Open JohnUrban opened 7 years ago

JohnUrban commented 7 years ago

Hi,

This tool seems great. Is there any chance it could be used with R7.3 data (SQK-MAP006, r7.3_e6_70bps_6mer, MkI) ?

best,

John

marcus1487 commented 7 years ago

Currently the code does not work with R7 data. The algorithm is certainly applicable, but the file format is the biggest issue. If support were to be added it would likely involve converting the base called fast5 files to R9 format (including the raw data, which is currently in a separate file). Then the files could easily be used with the rest of functions from nanoraw. I don't plan to add this functionality at the moment, but could look into it at some point.

JohnUrban commented 7 years ago

Thanks for getting back to me.

I have a bunch of python-based tools in place for working with fast5s prior to R9 -- and they seem to still work for the most part with R9: https://github.com/JohnUrban/fast5tools

I will take the time to add the functionality to fast5tools that will enable the conversion of base-called r7.3 files to R9 format. Fortunately, I believe I saved all of the raw data from these runs.

It would be extremely helpful if I could ask questions here about the minimal set of hdf5 paths that need to be present/accessed by nanoraw -- that way I can focus on what is important instead of a full conversion….

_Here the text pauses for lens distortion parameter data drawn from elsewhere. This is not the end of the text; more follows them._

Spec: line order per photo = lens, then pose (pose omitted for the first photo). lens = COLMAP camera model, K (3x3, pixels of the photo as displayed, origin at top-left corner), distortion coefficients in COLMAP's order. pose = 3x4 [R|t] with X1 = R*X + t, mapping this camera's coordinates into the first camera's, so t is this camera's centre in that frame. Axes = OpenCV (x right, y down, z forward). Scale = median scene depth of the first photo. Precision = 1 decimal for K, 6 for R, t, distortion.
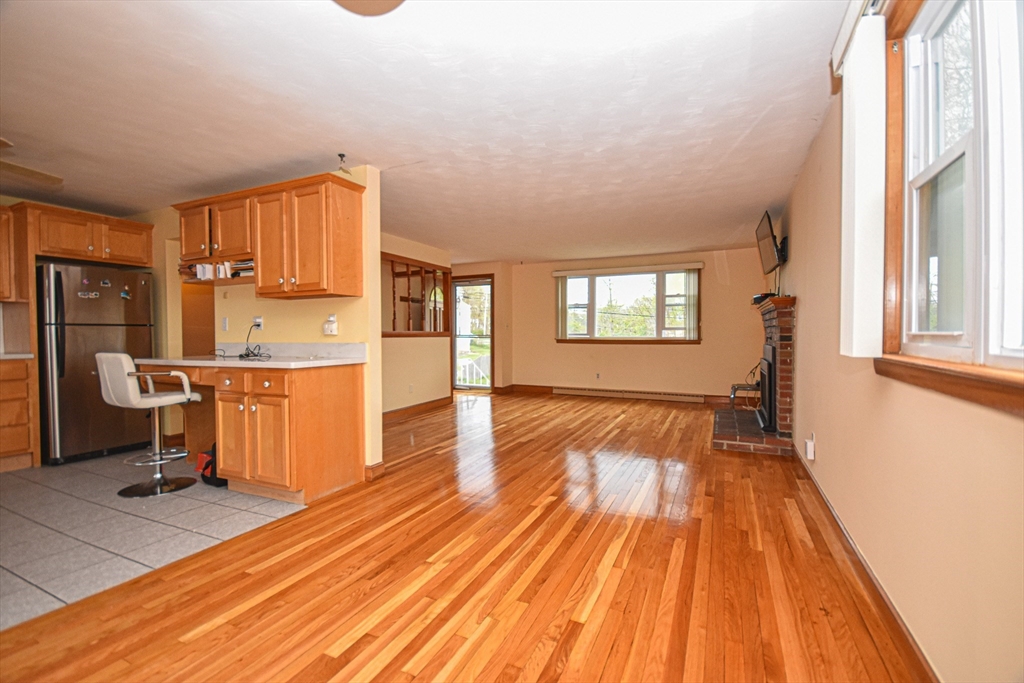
lens RADIAL K [[450.7, 0, 514.1], [0, 450.7, 343.2], [0, 0, 1]] dist [0.008648, -0.010346]
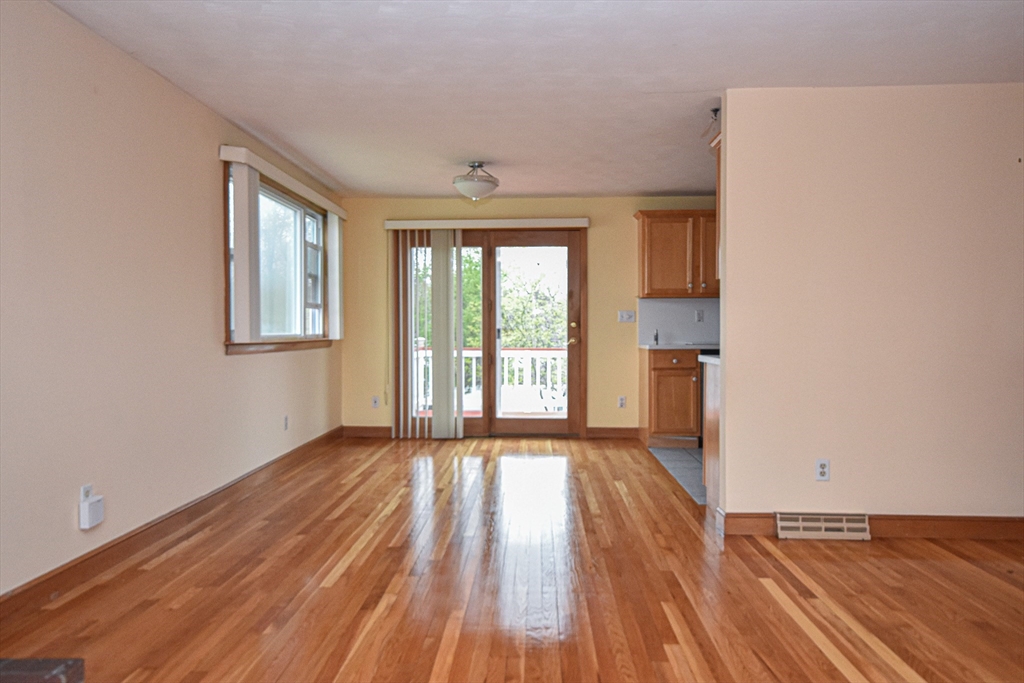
lens RADIAL K [[766.5, 0, 514.0], [0, 766.5, 340.2], [0, 0, 1]] dist [0.004199, 0.001693]
pose [[-0.920074, 0.010255, -0.391610, 0.371092], [-0.001915, 0.999528, 0.030673, -0.029862], [0.391739, 0.028971, -0.919620, 1.567209]]
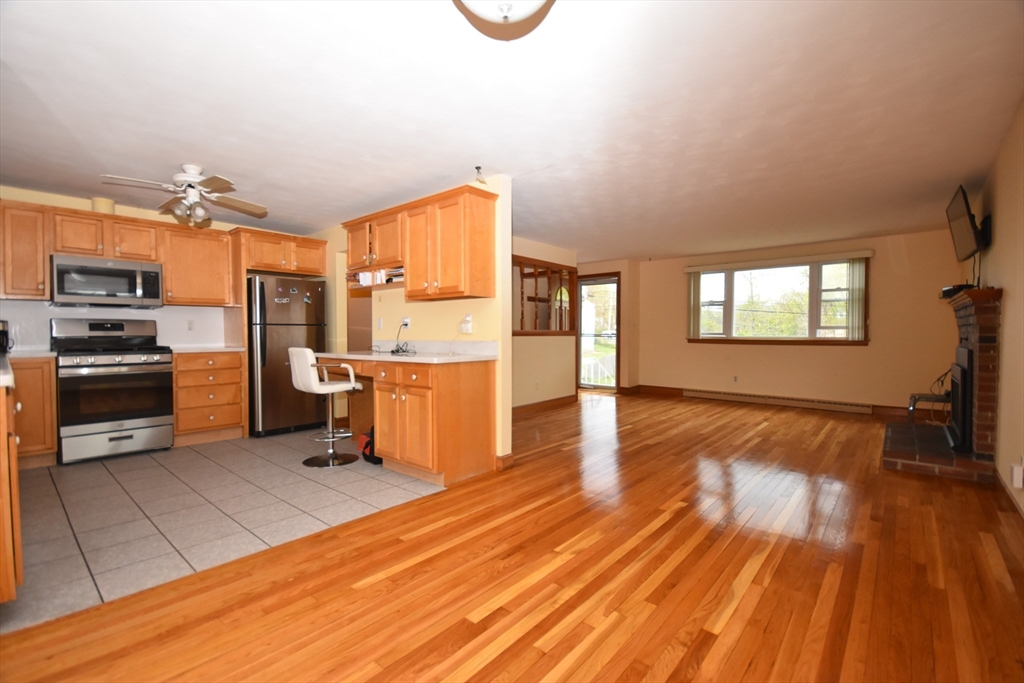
lens RADIAL K [[450.7, 0, 511.2], [0, 450.7, 343.5], [0, 0, 1]] dist [0.008648, -0.010346]
pose [[0.961405, 0.009311, -0.274980, -0.003661], [-0.008407, 0.999955, 0.004466, 0.000004], [0.275010, -0.001981, 0.961439, -0.017090]]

marcus1487 commented 7 years ago

That sounds great. All of the slots that are accessed should be in the get_read_data function (line 420) in the correct_raw.pyscript. I do remember having to write a script to match up the raw and base called files. You have to match the files up by the read_id slot instead of the file names. Let me know if you run into any other issues though. Would be great to have a command or just a helper script for this conversion!